Circa tre giorni fa, Di Maio aveva auspicato che il governo potesse lavorare in modo compatto e che almeno il tema libico non entrasse in campagna elettorale.

E per tener fede al suo auspicio, nelle scorse ore ha dichiarato:

«È altrettanto evidente che occorre fin da subito studiare un piano europeo per prevenire una nuova emergenza. Ed è anche evidente che questo piano va studiato con tutti gli Stati membri, compresi quei governi, come quello di Orban, che se ne fregano e ci lasciano soli di fronte a un problema che non è certo nostro, ma di tutta l'Europa.

Ecco perché ho detto che bisogna fare molto di più che chiudere un porto. E ne sono convinto. Il vero dibattito non è sull'Italia ma sugli altri.

Sono gli altri che devono aprire i porti e per "altri" mi riferisco anche agli alleati della Lega. Sono loro che devono cambiare atteggiamento nei confronti del nostro Paese. Orban in Ungheria, AfD in Germania, Le Pen in Francia, tutte forze politiche alleate della Lega che fanno i sovranisti con le frontiere italiane. Eh no, così è troppo facile.
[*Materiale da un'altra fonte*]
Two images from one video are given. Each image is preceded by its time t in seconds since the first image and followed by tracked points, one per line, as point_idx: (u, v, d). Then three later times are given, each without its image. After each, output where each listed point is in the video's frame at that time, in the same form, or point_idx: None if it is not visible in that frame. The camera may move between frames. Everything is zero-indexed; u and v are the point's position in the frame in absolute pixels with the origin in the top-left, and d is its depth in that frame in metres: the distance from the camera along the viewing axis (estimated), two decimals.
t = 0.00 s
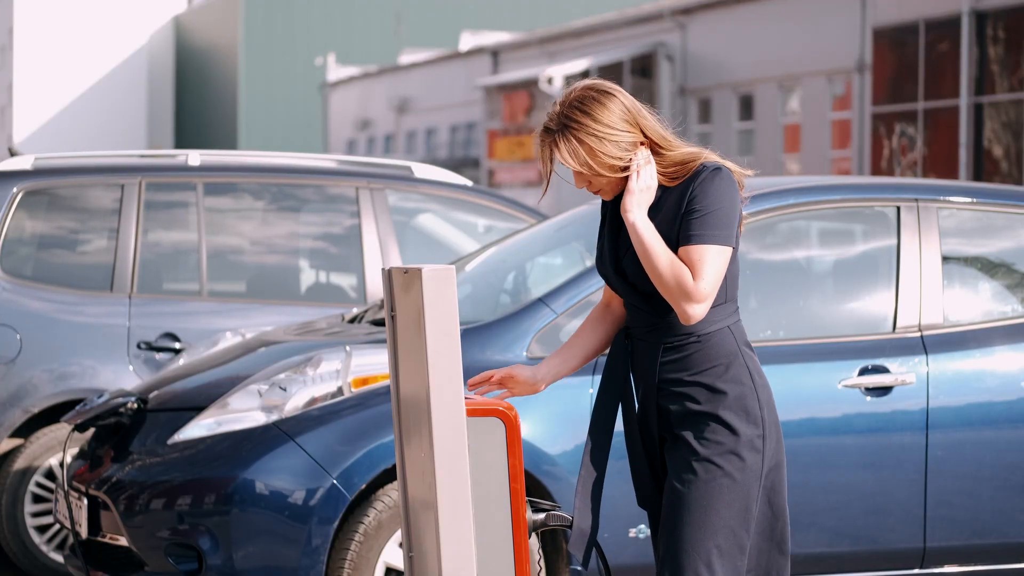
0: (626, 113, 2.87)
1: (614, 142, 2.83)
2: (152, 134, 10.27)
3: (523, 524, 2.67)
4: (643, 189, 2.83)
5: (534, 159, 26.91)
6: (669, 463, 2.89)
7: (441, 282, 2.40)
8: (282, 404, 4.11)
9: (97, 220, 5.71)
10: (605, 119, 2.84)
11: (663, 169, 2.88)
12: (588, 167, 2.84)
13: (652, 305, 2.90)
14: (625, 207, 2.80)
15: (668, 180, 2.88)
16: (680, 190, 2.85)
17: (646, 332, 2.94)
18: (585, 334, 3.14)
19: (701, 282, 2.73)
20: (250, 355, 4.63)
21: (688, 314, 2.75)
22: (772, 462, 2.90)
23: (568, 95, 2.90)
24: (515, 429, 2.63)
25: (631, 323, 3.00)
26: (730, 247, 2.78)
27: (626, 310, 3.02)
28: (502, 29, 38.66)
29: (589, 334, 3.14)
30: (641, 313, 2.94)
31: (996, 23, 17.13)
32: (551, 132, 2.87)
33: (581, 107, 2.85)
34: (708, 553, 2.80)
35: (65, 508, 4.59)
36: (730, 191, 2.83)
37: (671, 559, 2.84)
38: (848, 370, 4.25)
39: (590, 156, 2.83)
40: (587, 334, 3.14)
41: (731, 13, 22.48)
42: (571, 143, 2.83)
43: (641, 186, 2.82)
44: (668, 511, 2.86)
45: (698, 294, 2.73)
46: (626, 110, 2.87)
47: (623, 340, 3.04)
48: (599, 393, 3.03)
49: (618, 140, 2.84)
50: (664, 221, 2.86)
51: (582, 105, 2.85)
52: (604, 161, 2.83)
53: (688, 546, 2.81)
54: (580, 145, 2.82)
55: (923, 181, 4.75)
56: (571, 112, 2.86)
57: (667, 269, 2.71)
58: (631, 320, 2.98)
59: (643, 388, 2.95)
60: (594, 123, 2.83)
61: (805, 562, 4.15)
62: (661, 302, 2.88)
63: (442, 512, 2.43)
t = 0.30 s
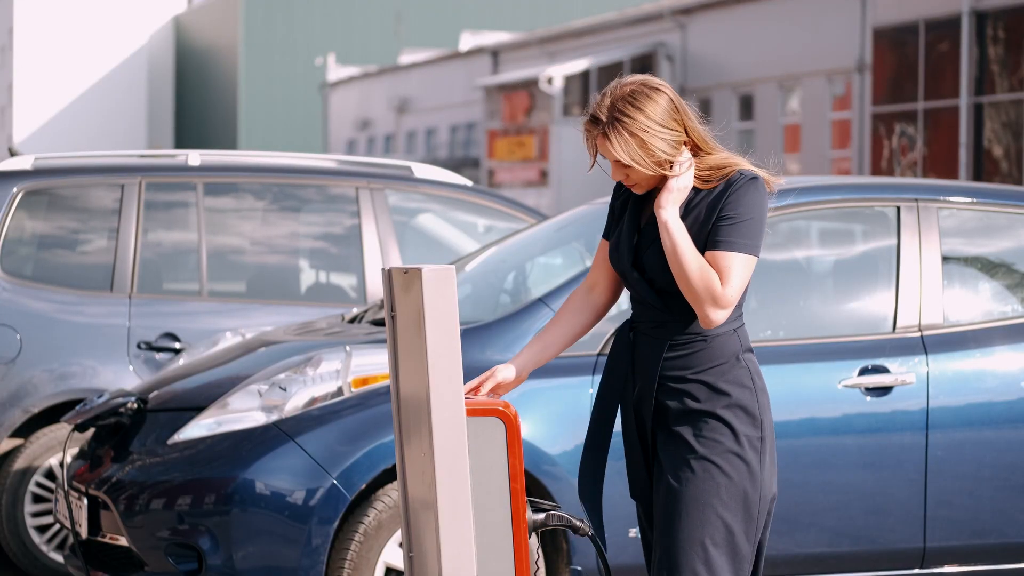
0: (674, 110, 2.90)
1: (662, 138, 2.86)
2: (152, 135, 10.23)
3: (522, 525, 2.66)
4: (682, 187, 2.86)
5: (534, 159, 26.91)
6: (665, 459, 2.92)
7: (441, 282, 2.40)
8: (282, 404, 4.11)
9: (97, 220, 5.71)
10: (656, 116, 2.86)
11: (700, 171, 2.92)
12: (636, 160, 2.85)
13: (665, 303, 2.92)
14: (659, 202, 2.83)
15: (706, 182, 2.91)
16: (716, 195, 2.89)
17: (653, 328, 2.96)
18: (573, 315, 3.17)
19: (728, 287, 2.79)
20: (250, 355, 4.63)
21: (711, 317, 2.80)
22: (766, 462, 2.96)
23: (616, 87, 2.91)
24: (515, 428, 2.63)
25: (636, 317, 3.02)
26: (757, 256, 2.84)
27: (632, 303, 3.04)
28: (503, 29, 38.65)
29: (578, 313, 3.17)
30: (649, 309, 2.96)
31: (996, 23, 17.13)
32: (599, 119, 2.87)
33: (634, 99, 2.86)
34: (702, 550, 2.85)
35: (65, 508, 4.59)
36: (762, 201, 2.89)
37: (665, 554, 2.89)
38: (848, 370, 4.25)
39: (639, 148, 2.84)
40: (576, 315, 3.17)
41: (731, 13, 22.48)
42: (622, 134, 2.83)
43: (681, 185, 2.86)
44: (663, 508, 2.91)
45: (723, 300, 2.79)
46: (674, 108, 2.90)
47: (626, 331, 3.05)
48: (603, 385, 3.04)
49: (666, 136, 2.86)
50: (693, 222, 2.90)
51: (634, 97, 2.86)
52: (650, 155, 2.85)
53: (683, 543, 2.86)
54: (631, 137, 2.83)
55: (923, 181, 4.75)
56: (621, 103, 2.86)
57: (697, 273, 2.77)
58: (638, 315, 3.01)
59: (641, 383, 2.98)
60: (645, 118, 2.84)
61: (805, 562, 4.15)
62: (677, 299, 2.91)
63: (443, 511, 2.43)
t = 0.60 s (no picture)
0: (688, 111, 2.90)
1: (676, 137, 2.86)
2: (151, 135, 10.22)
3: (523, 525, 2.66)
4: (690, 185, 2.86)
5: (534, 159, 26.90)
6: (664, 458, 2.93)
7: (441, 282, 2.40)
8: (282, 404, 4.11)
9: (96, 220, 5.71)
10: (671, 115, 2.86)
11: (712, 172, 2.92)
12: (651, 156, 2.84)
13: (667, 303, 2.93)
14: (671, 203, 2.85)
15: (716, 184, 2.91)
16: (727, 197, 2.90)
17: (654, 328, 2.97)
18: (573, 313, 3.17)
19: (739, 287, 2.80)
20: (250, 356, 4.63)
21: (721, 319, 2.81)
22: (765, 463, 2.98)
23: (631, 85, 2.91)
24: (515, 428, 2.63)
25: (636, 315, 3.02)
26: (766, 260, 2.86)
27: (632, 302, 3.04)
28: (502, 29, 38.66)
29: (578, 312, 3.17)
30: (650, 308, 2.97)
31: (996, 23, 17.13)
32: (615, 117, 2.86)
33: (650, 98, 2.86)
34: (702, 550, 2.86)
35: (66, 508, 4.59)
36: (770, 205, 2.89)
37: (663, 554, 2.89)
38: (848, 370, 4.25)
39: (655, 147, 2.84)
40: (576, 314, 3.17)
41: (731, 13, 22.49)
42: (638, 131, 2.83)
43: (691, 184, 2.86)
44: (662, 506, 2.91)
45: (734, 303, 2.79)
46: (688, 109, 2.90)
47: (624, 330, 3.06)
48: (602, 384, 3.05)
49: (680, 136, 2.87)
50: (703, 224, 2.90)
51: (650, 97, 2.87)
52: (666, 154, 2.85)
53: (682, 542, 2.87)
54: (647, 134, 2.83)
55: (923, 181, 4.75)
56: (637, 101, 2.86)
57: (710, 275, 2.77)
58: (638, 314, 3.01)
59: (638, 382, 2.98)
60: (661, 116, 2.84)
61: (805, 562, 4.15)
62: (680, 299, 2.91)
63: (443, 511, 2.43)
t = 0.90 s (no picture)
0: (685, 103, 2.91)
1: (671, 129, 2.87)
2: (151, 135, 10.22)
3: (522, 525, 2.66)
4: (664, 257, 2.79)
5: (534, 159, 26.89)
6: (656, 459, 2.93)
7: (441, 282, 2.40)
8: (282, 404, 4.11)
9: (96, 220, 5.71)
10: (669, 105, 2.87)
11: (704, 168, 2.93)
12: (644, 145, 2.85)
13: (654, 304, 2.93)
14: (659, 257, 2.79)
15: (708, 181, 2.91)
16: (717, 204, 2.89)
17: (642, 329, 2.97)
18: (570, 315, 3.16)
19: (756, 307, 2.82)
20: (250, 356, 4.63)
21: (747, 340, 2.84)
22: (759, 462, 2.98)
23: (630, 74, 2.93)
24: (515, 428, 2.63)
25: (623, 318, 3.02)
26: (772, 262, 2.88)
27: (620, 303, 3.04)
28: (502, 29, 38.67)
29: (575, 314, 3.16)
30: (637, 309, 2.97)
31: (996, 23, 17.14)
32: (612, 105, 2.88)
33: (647, 87, 2.87)
34: (697, 550, 2.86)
35: (66, 508, 4.59)
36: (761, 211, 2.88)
37: (658, 555, 2.90)
38: (848, 370, 4.25)
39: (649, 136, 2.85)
40: (572, 316, 3.16)
41: (731, 13, 22.49)
42: (632, 120, 2.85)
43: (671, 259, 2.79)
44: (655, 508, 2.92)
45: (757, 322, 2.82)
46: (687, 102, 2.91)
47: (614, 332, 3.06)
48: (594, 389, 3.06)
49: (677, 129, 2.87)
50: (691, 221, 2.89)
51: (648, 85, 2.87)
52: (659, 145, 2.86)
53: (676, 543, 2.86)
54: (642, 123, 2.85)
55: (923, 181, 4.75)
56: (635, 89, 2.88)
57: (732, 312, 2.79)
58: (625, 315, 3.01)
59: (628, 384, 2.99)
60: (658, 105, 2.85)
61: (805, 562, 4.15)
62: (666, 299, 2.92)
63: (443, 512, 2.44)
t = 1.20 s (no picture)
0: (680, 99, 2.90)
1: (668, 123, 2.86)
2: (151, 134, 10.21)
3: (522, 524, 2.66)
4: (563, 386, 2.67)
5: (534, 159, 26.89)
6: (645, 459, 2.94)
7: (441, 282, 2.40)
8: (282, 404, 4.10)
9: (96, 220, 5.71)
10: (667, 100, 2.87)
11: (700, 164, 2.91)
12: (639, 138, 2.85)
13: (638, 302, 2.95)
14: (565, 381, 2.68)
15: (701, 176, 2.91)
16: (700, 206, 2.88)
17: (625, 328, 2.99)
18: (565, 316, 3.16)
19: (698, 327, 2.82)
20: (250, 355, 4.63)
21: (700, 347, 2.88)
22: (749, 459, 2.98)
23: (625, 67, 2.92)
24: (514, 428, 2.64)
25: (610, 319, 3.03)
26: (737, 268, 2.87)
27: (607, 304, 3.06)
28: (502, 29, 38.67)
29: (570, 314, 3.17)
30: (622, 308, 2.99)
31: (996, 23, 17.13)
32: (607, 98, 2.87)
33: (643, 82, 2.86)
34: (687, 550, 2.86)
35: (65, 508, 4.59)
36: (738, 215, 2.89)
37: (649, 555, 2.90)
38: (848, 371, 4.25)
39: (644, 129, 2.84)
40: (568, 317, 3.16)
41: (731, 13, 22.49)
42: (631, 111, 2.83)
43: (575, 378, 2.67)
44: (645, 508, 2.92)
45: (705, 339, 2.83)
46: (684, 98, 2.91)
47: (603, 333, 3.07)
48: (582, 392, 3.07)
49: (674, 124, 2.87)
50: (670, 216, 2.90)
51: (647, 79, 2.87)
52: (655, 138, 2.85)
53: (666, 543, 2.87)
54: (638, 115, 2.83)
55: (923, 181, 4.75)
56: (633, 81, 2.86)
57: (676, 350, 2.82)
58: (611, 315, 3.03)
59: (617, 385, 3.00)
60: (657, 99, 2.85)
61: (805, 562, 4.15)
62: (648, 297, 2.94)
63: (443, 512, 2.44)
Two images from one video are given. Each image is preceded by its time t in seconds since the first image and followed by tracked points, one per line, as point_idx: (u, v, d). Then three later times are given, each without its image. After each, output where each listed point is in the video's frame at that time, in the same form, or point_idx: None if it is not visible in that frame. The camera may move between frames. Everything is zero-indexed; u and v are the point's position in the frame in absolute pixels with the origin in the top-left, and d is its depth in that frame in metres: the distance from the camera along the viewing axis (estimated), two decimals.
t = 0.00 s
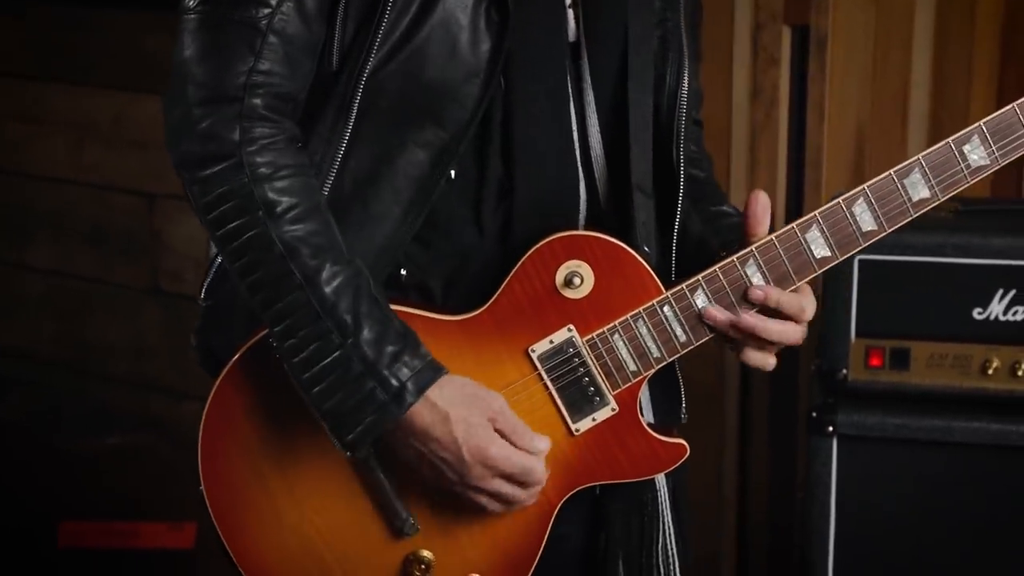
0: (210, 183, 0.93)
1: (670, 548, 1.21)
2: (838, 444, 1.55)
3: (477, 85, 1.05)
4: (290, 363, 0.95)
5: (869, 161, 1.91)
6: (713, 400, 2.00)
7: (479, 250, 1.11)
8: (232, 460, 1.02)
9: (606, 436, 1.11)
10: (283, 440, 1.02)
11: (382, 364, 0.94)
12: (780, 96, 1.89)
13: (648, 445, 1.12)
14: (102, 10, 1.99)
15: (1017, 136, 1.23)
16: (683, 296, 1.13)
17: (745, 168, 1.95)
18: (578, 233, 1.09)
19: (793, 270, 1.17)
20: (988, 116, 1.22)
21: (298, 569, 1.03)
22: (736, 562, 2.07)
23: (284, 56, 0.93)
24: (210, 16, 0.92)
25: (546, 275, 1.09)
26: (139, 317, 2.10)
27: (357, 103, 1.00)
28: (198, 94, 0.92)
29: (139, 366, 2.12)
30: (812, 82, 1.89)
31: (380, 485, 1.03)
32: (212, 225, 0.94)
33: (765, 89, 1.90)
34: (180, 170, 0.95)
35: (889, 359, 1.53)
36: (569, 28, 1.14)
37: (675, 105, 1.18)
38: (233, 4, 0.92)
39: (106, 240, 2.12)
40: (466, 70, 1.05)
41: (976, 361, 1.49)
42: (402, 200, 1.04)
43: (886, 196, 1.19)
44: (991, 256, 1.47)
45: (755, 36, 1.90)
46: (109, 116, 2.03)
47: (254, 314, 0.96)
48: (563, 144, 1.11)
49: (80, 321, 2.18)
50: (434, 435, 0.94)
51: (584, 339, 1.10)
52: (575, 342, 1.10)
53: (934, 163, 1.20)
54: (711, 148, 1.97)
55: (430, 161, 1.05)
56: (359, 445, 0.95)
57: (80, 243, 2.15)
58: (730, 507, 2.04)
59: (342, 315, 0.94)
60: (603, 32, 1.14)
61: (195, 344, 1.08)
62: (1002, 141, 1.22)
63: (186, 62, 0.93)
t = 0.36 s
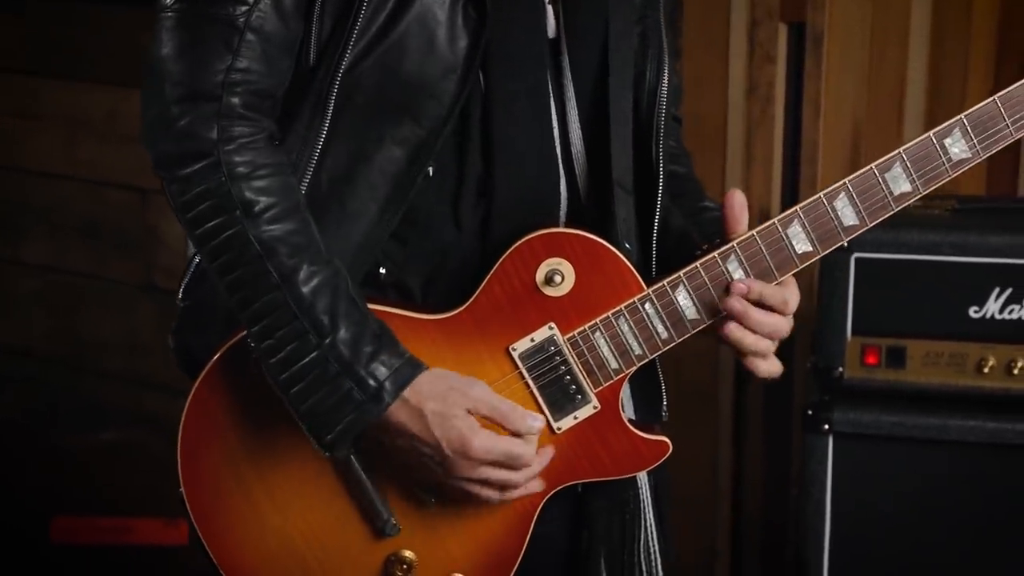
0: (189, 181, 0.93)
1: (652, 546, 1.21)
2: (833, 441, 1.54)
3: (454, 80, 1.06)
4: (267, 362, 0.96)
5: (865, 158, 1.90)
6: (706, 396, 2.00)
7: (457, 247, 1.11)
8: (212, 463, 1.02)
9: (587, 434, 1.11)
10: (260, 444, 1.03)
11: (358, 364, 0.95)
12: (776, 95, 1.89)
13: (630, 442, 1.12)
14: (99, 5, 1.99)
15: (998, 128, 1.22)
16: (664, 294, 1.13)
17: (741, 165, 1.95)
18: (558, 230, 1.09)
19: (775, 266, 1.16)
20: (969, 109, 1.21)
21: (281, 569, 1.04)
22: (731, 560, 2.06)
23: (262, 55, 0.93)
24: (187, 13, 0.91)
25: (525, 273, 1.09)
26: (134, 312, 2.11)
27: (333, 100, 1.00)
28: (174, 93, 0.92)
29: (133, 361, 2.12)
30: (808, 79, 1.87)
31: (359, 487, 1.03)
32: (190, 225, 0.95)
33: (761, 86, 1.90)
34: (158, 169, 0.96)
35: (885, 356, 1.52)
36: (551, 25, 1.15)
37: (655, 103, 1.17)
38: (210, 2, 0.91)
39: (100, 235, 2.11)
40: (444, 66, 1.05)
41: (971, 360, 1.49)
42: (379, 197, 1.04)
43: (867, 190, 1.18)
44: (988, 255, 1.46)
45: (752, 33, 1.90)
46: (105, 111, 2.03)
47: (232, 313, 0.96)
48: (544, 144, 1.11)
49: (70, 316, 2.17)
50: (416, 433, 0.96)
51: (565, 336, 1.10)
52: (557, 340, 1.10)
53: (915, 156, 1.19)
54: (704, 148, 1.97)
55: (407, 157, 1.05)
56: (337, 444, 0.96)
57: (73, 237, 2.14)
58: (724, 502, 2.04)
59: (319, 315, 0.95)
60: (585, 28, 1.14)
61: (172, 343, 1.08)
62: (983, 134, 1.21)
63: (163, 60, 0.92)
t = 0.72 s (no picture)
0: (160, 165, 0.93)
1: (622, 557, 1.20)
2: (821, 437, 1.54)
3: (441, 81, 1.06)
4: (234, 352, 0.95)
5: (852, 157, 1.90)
6: (694, 392, 2.00)
7: (437, 249, 1.10)
8: (181, 457, 1.02)
9: (560, 438, 1.11)
10: (231, 441, 1.02)
11: (327, 356, 0.94)
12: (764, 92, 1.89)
13: (602, 449, 1.12)
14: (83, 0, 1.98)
15: (977, 147, 1.22)
16: (643, 300, 1.13)
17: (727, 163, 1.96)
18: (541, 233, 1.09)
19: (754, 276, 1.17)
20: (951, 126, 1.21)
21: (246, 568, 1.04)
22: (716, 555, 2.07)
23: (241, 43, 0.93)
24: None
25: (505, 277, 1.09)
26: (121, 309, 2.10)
27: (318, 94, 1.00)
28: (151, 76, 0.91)
29: (118, 358, 2.11)
30: (795, 76, 1.88)
31: (331, 487, 1.03)
32: (160, 210, 0.94)
33: (748, 84, 1.91)
34: (128, 154, 0.95)
35: (872, 353, 1.52)
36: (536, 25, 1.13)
37: (639, 111, 1.17)
38: None
39: (86, 232, 2.11)
40: (432, 66, 1.05)
41: (959, 355, 1.49)
42: (361, 195, 1.04)
43: (846, 205, 1.18)
44: (979, 251, 1.46)
45: (739, 28, 1.90)
46: (89, 107, 2.02)
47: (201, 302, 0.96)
48: (530, 147, 1.11)
49: (60, 312, 2.17)
50: (382, 421, 0.96)
51: (542, 340, 1.11)
52: (534, 343, 1.10)
53: (894, 172, 1.19)
54: (691, 143, 1.97)
55: (391, 156, 1.05)
56: (303, 436, 0.95)
57: (62, 234, 2.14)
58: (712, 498, 2.04)
59: (289, 306, 0.94)
60: (573, 29, 1.14)
61: (142, 335, 1.08)
62: (963, 151, 1.21)
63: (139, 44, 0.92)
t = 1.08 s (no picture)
0: (145, 168, 0.93)
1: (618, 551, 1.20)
2: (804, 435, 1.55)
3: (422, 75, 1.05)
4: (227, 352, 0.95)
5: (835, 153, 1.91)
6: (678, 389, 2.01)
7: (425, 247, 1.10)
8: (172, 455, 1.02)
9: (554, 438, 1.11)
10: (223, 441, 1.03)
11: (324, 351, 0.94)
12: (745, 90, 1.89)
13: (595, 448, 1.12)
14: None
15: (970, 145, 1.21)
16: (636, 299, 1.13)
17: (710, 161, 1.95)
18: (532, 234, 1.09)
19: (746, 275, 1.17)
20: (944, 124, 1.20)
21: (238, 567, 1.04)
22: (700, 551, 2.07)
23: (222, 42, 0.92)
24: None
25: (499, 277, 1.09)
26: (103, 308, 2.09)
27: (300, 93, 1.00)
28: (132, 78, 0.91)
29: (101, 356, 2.10)
30: (778, 75, 1.87)
31: (323, 486, 1.03)
32: (147, 214, 0.94)
33: (730, 80, 1.90)
34: (114, 158, 0.95)
35: (854, 350, 1.52)
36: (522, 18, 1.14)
37: (628, 104, 1.16)
38: None
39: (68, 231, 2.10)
40: (413, 60, 1.05)
41: (941, 351, 1.49)
42: (346, 193, 1.04)
43: (839, 201, 1.18)
44: (954, 247, 1.47)
45: (721, 26, 1.89)
46: (70, 105, 2.01)
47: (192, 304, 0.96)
48: (515, 146, 1.11)
49: (41, 312, 2.16)
50: (379, 416, 0.95)
51: (534, 339, 1.10)
52: (526, 343, 1.10)
53: (888, 170, 1.19)
54: (676, 139, 1.97)
55: (375, 153, 1.04)
56: (301, 433, 0.95)
57: (43, 233, 2.13)
58: (696, 495, 2.04)
59: (282, 302, 0.94)
60: (559, 27, 1.14)
61: (134, 338, 1.08)
62: (956, 150, 1.21)
63: (121, 46, 0.92)
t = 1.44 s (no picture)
0: (137, 169, 0.92)
1: (619, 540, 1.20)
2: (793, 429, 1.54)
3: (419, 74, 1.05)
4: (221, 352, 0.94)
5: (825, 147, 1.90)
6: (669, 384, 2.01)
7: (424, 243, 1.09)
8: (171, 452, 1.01)
9: (554, 432, 1.11)
10: (224, 439, 1.02)
11: (318, 350, 0.94)
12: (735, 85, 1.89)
13: (595, 442, 1.12)
14: None
15: (971, 135, 1.21)
16: (634, 293, 1.12)
17: (701, 154, 1.94)
18: (530, 229, 1.08)
19: (746, 268, 1.17)
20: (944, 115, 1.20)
21: (237, 562, 1.03)
22: (691, 546, 2.07)
23: (212, 43, 0.91)
24: None
25: (497, 271, 1.08)
26: (93, 304, 2.08)
27: (295, 94, 0.99)
28: (121, 79, 0.90)
29: (91, 351, 2.09)
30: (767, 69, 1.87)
31: (323, 481, 1.03)
32: (139, 214, 0.93)
33: (720, 74, 1.90)
34: (105, 158, 0.94)
35: (844, 345, 1.52)
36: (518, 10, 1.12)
37: (627, 94, 1.16)
38: None
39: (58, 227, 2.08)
40: (408, 59, 1.04)
41: (931, 346, 1.49)
42: (343, 191, 1.03)
43: (839, 193, 1.18)
44: (945, 242, 1.46)
45: (712, 20, 1.89)
46: (60, 100, 2.00)
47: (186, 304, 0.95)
48: (513, 142, 1.10)
49: (31, 308, 2.14)
50: (378, 413, 0.95)
51: (534, 335, 1.10)
52: (525, 338, 1.09)
53: (888, 161, 1.19)
54: (668, 133, 1.96)
55: (371, 151, 1.04)
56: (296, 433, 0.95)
57: (32, 229, 2.11)
58: (687, 491, 2.04)
59: (275, 302, 0.94)
60: (557, 21, 1.13)
61: (132, 336, 1.08)
62: (956, 140, 1.20)
63: (110, 47, 0.91)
Se la Lega si allea con loro, sarebbe utile che gli ricordasse i propri doveri e che noi abbiamo smesso di farci carico da soli dell'emergenza migranti.

Qui bisogna capire che non stiamo giocando, ma che parliamo di una guerra con possibili enormi conseguenze sui flussi migratori verso il nostro Paese. L'Italia va protetta, subito.»

Salvini, cui Di Maio indirettamente si riferiva, gli ha risposto a stretto giro, anche in questo caso indirettamente, poiché come è possibile ascoltare nel filmato seguente, Salvini in realtà si rivolge alla ministra della Difesa Trenta che, pure lei, lo aveva bacchettato sul problema profughi in fuga da una guerra, etichettandolo più o meno come un incompetente.

Così, il vicepremier leghista, inarcando la schiena e simulando un prognatismo che non ha, per sembrare decisionista ed inflessibile, ha dichiarato che è lui che comanda e decide, almeno in relazione a chi può entrare o non entrare in Italia, e lui pertanto continuerà a tenere i porti chiusi (e probabilmente continuerà a collezionare denunce), e se ad appoggiarlo non ci sono le leggi, ci sarebbero sempre i suoi follower e le forze dell'ordine. Quasi una minaccia velata di colpo di Stato!



Un concetto, quello dei porti chiusi, ribadito da Salvini anche oggi, parlando alla Camera dove ha partecipato alla degustazione del pesto genovese organizzata dalla Regione Liguria [e non è uno scherzo, ndr]: «Con centinaia di potenziali TERRORISTI pronti a partire dalla Libia, abbassare la guardia, come suggerisce anche qualche collega di governo, e abbandonare la strategia vincente dei porti chiusi metterebbe a rischio la sicurezza degli italiani!

Ho letto – ha continuato Salvini – il premier Conte che adesso dice che c'è il rischio di terroristi islamici in partenza. È quello che vado ripetendo da tempo. Me lo ha confermato il vicepremier libico stamattina. Ci sono almeno 500 terroristi detenuti nelle carceri in Libia, non vorremmo vederli arrivare via mare. Se il premier denuncia il rischio terroristi islamici, dichiarare di aprire i porti mi sembra suicida».

 

Per la cronaca, questo è quello che aveva detto la ministra della Difesa Elisabetta Trenta: «Se in Libia dovesse scoppiare una nuova guerra, non avremmo migranti ma rifugiati. E i rifugiati si accolgono... Chi dice che pensa al possibile attacco in Libia per risolvere il problema dei migranti sta facendo un errore enorme. Anche perché, in quel caso, le conseguenze in termini di destabilizzazione ricadrebbero soprattutto sull'Italia».

Alle successive parole di Salvini, la Trenta ha poi risposto in questi termini: «Mettiamo un punto a questa storia che sta diventando ridicola. Non ho mai detto di aprire i porti, bensì ho evidenziato i possibili sviluppi che potrebbero esserci da un eventuale inasprimento delle tensioni in Libia. È un dovere di un ministro informare i cittadini. Poi la scelta spetta agli italiani: si può scegliere di essere presi in giro o meno.

Per quanto mi riguarda il primo obiettivo è la protezione del Paese e tenere in sicurezza l’Italia, difendendo i nostri confini.
Non ho tempo di vaneggiare come fa qualcun altro, preferisco lavorare».


In base alle dichiarazioni sopra riportate si può facilmente comprendere quale sia il livello di coesione e unità d'intenti di questo Governo.